Your goal
Copy out all the entries shown below, exactly as they appear.
Dataset entries section start
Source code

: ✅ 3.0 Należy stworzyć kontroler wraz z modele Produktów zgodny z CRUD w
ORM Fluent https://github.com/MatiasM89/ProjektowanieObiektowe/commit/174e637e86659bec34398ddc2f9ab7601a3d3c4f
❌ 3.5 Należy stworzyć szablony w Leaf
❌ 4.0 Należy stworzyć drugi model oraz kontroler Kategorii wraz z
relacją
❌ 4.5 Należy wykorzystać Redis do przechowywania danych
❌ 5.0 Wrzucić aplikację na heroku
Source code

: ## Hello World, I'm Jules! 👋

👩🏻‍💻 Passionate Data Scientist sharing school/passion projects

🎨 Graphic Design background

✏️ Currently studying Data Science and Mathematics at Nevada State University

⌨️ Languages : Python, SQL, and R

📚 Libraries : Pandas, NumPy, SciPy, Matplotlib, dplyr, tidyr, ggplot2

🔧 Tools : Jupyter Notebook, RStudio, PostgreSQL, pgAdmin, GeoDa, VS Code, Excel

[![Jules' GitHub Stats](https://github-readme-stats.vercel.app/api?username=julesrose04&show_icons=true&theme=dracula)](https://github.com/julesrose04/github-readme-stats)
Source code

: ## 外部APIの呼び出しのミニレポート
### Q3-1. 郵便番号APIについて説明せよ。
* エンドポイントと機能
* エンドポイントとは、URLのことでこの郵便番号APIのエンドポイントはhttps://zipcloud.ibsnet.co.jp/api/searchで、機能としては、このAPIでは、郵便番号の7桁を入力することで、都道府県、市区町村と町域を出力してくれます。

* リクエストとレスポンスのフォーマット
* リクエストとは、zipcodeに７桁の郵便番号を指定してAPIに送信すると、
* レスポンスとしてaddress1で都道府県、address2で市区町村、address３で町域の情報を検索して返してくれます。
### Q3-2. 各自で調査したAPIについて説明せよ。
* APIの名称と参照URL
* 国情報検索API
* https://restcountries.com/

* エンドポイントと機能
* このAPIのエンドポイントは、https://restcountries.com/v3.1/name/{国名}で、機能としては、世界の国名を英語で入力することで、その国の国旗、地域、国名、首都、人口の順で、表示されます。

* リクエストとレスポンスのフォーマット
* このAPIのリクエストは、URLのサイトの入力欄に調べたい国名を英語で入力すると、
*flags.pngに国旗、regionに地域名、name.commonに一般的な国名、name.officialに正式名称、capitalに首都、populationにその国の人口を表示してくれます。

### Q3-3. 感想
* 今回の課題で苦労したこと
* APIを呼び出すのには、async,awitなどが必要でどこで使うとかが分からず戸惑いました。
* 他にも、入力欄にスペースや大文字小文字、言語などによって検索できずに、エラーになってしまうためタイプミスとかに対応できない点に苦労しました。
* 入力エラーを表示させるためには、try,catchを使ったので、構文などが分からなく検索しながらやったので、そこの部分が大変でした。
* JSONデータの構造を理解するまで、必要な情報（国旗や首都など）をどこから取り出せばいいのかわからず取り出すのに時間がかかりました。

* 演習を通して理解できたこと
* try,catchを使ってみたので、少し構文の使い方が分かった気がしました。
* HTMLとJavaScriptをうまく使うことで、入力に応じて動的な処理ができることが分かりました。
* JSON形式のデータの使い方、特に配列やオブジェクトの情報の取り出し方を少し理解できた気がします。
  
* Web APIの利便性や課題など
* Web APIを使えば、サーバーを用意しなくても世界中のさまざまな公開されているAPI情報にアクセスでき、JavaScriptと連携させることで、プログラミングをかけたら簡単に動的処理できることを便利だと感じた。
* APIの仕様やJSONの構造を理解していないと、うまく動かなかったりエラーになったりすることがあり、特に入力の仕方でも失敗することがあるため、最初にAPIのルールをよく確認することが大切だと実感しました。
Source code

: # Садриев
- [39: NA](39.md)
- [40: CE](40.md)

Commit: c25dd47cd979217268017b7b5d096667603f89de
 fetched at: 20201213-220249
Dataset entries section end
Written response
Source code

: ✅ 3.0 Należy stworzyć kontroler wraz z modele Produktów zgodny z CRUD w
ORM Fluent https://github.com/MatiasM89/ProjektowanieObiektowe/commit/174e637e86659bec34398ddc2f9ab7601a3d3c4f
❌ 3.5 Należy stworzyć szablony w Leaf
❌ 4.0 Należy stworzyć drugi model oraz kontroler Kategorii wraz z
relacją
❌ 4.5 Należy wykorzystać Redis do przechowywania danych
❌ 5.0 Wrzucić aplikację na heroku
Source code

: ## Hello World, I'm Jules! 👋

👩🏻‍💻 Passionate Data Scientist sharing school/passion projects

🎨 Graphic Design background

✏️ Currently studying Data Science and Mathematics at Nevada State University

⌨️ Languages : Python, SQL, and R

📚 Libraries : Pandas, NumPy, SciPy, Matplotlib, dplyr, tidyr, ggplot2

🔧 Tools : Jupyter Notebook, RStudio, PostgreSQL, pgAdmin, GeoDa, VS Code, Excel

[![Jules' GitHub Stats](https://github-readme-stats.vercel.app/api?username=julesrose04&show_icons=true&theme=dracula)](https://github.com/julesrose04/github-readme-stats)
Source code

: ## 外部APIの呼び出しのミニレポート
### Q3-1. 郵便番号APIについて説明せよ。
* エンドポイントと機能
* エンドポイントとは、URLのことでこの郵便番号APIのエンドポイントはhttps://zipcloud.ibsnet.co.jp/api/searchで、機能としては、このAPIでは、郵便番号の7桁を入力することで、都道府県、市区町村と町域を出力してくれます。

* リクエストとレスポンスのフォーマット
* リクエストとは、zipcodeに７桁の郵便番号を指定してAPIに送信すると、
* レスポンスとしてaddress1で都道府県、address2で市区町村、address３で町域の情報を検索して返してくれます。
### Q3-2. 各自で調査したAPIについて説明せよ。
* APIの名称と参照URL
* 国情報検索API
* https://restcountries.com/

* エンドポイントと機能
* このAPIのエンドポイントは、https://restcountries.com/v3.1/name/{国名}で、機能としては、世界の国名を英語で入力することで、その国の国旗、地域、国名、首都、人口の順で、表示されます。

* リクエストとレスポンスのフォーマット
* このAPIのリクエストは、URLのサイトの入力欄に調べたい国名を英語で入力すると、
*flags.pngに国旗、regionに地域名、name.commonに一般的な国名、name.officialに正式名称、capitalに首都、populationにその国の人口を表示してくれます。

### Q3-3. 感想
* 今回の課題で苦労したこと
* APIを呼び出すのには、async,awitなどが必要でどこで使うとかが分からず戸惑いました。
* 他にも、入力欄にスペースや大文字小文字、言語などによって検索できずに、エラーになってしまうためタイプミスとかに対応できない点に苦労しました。
* 入力エラーを表示させるためには、try,catchを使ったので、構文などが分からなく検索しながらやったので、そこの部分が大変でした。
* JSONデータの構造を理解するまで、必要な情報（国旗や首都など）をどこから取り出せばいいのかわからず取り出すのに時間がかかりました。

* 演習を通して理解できたこと
* try,catchを使ってみたので、少し構文の使い方が分かった気がしました。
* HTMLとJavaScriptをうまく使うことで、入力に応じて動的な処理ができることが分かりました。
* JSON形式のデータの使い方、特に配列やオブジェクトの情報の取り出し方を少し理解できた気がします。
  
* Web APIの利便性や課題など
* Web APIを使えば、サーバーを用意しなくても世界中のさまざまな公開されているAPI情報にアクセスでき、JavaScriptと連携させることで、プログラミングをかけたら簡単に動的処理できることを便利だと感じた。
* APIの仕様やJSONの構造を理解していないと、うまく動かなかったりエラーになったりすることがあり、特に入力の仕方でも失敗することがあるため、最初にAPIのルールをよく確認することが大切だと実感しました。
Source code

: # Садриев
- [39: NA](39.md)
- [40: CE](40.md)

Commit: c25dd47cd979217268017b7b5d096667603f89de
 fetched at: 20201213-220249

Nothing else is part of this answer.